Батюшков во многом был противоположность Жуковскому. Тот был деятелен и неутомимо трудолюбив. Перечень его текущей работы и планов на будущее в одном из писем поражает обширностью. Словно в противовес "немцу" Жуковскому, словно поддразнивая его — Батюшков демонстративно ленится и сибаритствует. Жуковский заполняет работой каждую минуту — Батюшков может неделями ничего не делать. Он выбирает стратегию праздности, раз уж ниша "деятеля" основательно занята старшим товарищем.

Противоположнеости, как известно, притягиваются.

Диалог поэтов имел еще и осязаемую, "вещную" форму. 12-го мая 1810 года Жуковский подарил Батюшкову свою записную книжку "Разные замечания". Первые двадцать страниц этой книжки были заполенны записями самого Жуковского, а дальше писал Батюшков. Этот "живой журнал" стал еще одной формой диалога, оформляющего московское "дружество" — тем более ценное, что через десять с лишним лет помраченный разум Батюшкова превратит Жуковского из друзей во врага №1.

Перед нами размышления о природе человека, о воспитании, страстях, таланте, литературе, истории и пр. — у Жуковского более отвлеченные, у Бутюшкова поживее и понагляднее. Некоторые записи (исторических анекдотов, например), предвосхищяют Table-Talk Пушкина, а списки собственных сочинений, составленных Батюшковым, позволяют нам узнать, сколько из них не дошло до нашего времени.

Удалясь в середине лета к себе Хантаново, Батюшков увозил с собой новую жизнь, и эта жизнь была обретена в Москве.

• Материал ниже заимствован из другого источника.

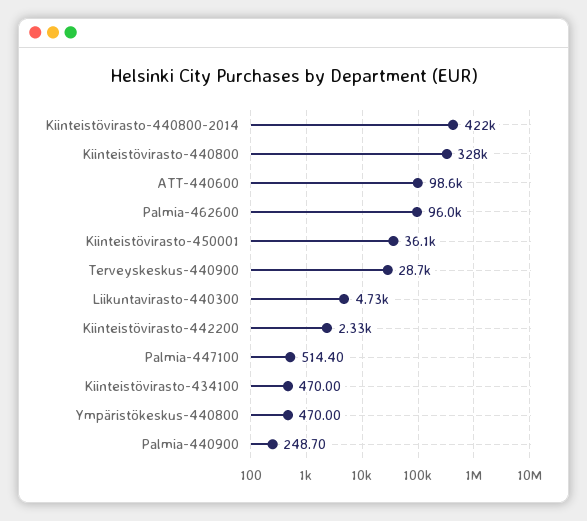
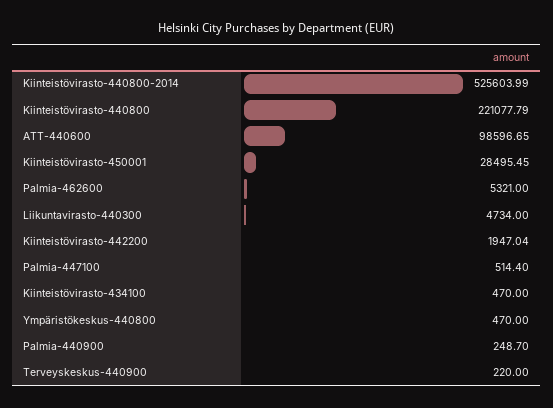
  {
-   "Kiinteistövirasto-440800-2014": 422000,
+   "Kiinteistövirasto-440800-2014": 525603.99,
-   "Kiinteistövirasto-440800": 328000,
+   "Kiinteistövirasto-440800": 221077.79,
    "ATT-440600": 98596.65,
-   "Palmia-462600": 96000,
+   "Palmia-462600": 5321,
-   "Kiinteistövirasto-450001": 36100,
+   "Kiinteistövirasto-450001": 28495.45,
-   "Terveyskeskus-440900": 28700,
+   "Terveyskeskus-440900": 220,
    "Liikuntavirasto-440300": 4734,
-   "Kiinteistövirasto-442200": 2330,
+   "Kiinteistövirasto-442200": 1947.04,
    "Palmia-447100": 514.4,
    "Kiinteistövirasto-434100": 470,
    "Ympäristökeskus-440800": 470,
    "Palmia-440900": 248.7
  }

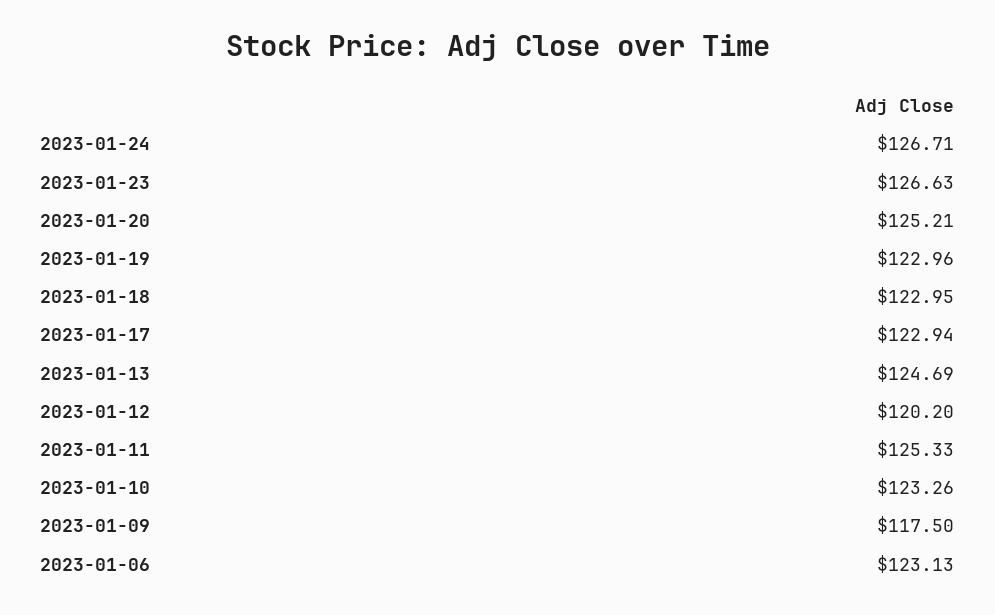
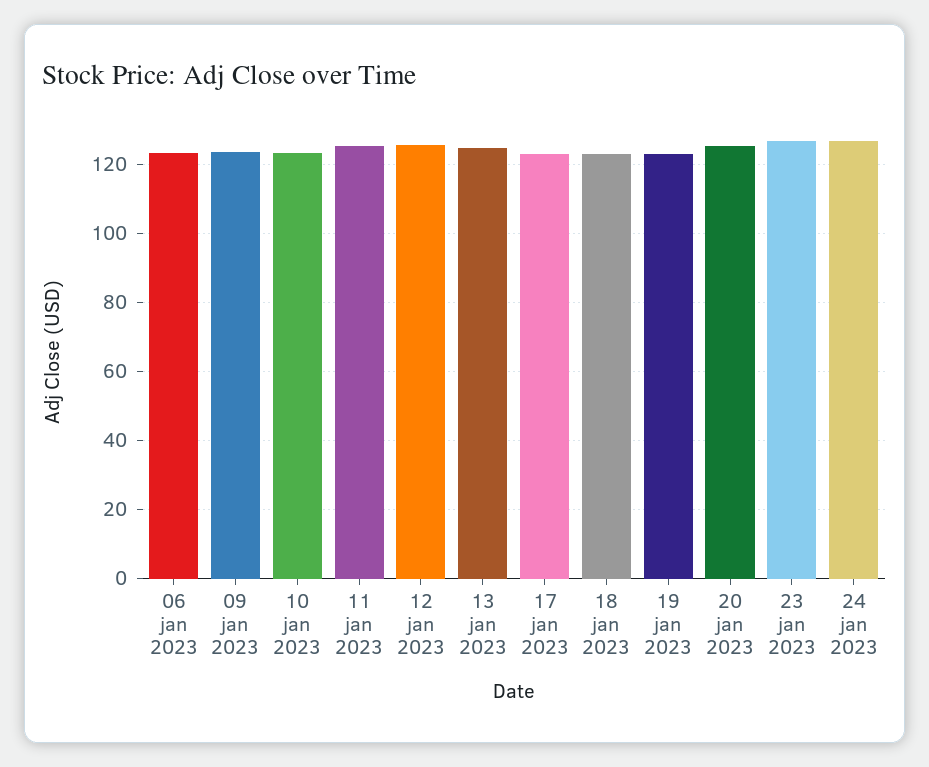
  {
    "2023-01-24": 126.71,
    "2023-01-23": 126.63,
    "2023-01-20": 125.21,
    "2023-01-19": 122.96,
    "2023-01-18": 122.95,
    "2023-01-17": 122.94,
    "2023-01-13": 124.69,
-   "2023-01-12": 120.2,
+   "2023-01-12": 126,
    "2023-01-11": 125.33,
    "2023-01-10": 123.26,
-   "2023-01-09": 117.5,
+   "2023-01-09": 124,
    "2023-01-06": 123.13
  }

Город, который он поначалу принял в штыки, одарил его личными и литературными отношениями, которые составят смысл его жизни на ближайшее время. Гнедич не зря беспокоился, его друг безвозвратно удалялся из сферы влияния петербуржских классицистов в область романтизма. Он больше не хотел переводить героического Тасса. Он зачитывается пестрым сказочным "Неистовым Роландом" Ариосто. Он — на собственной дороге, и "Разные замечания" как бы подсвечивают первые шаги на этом пути.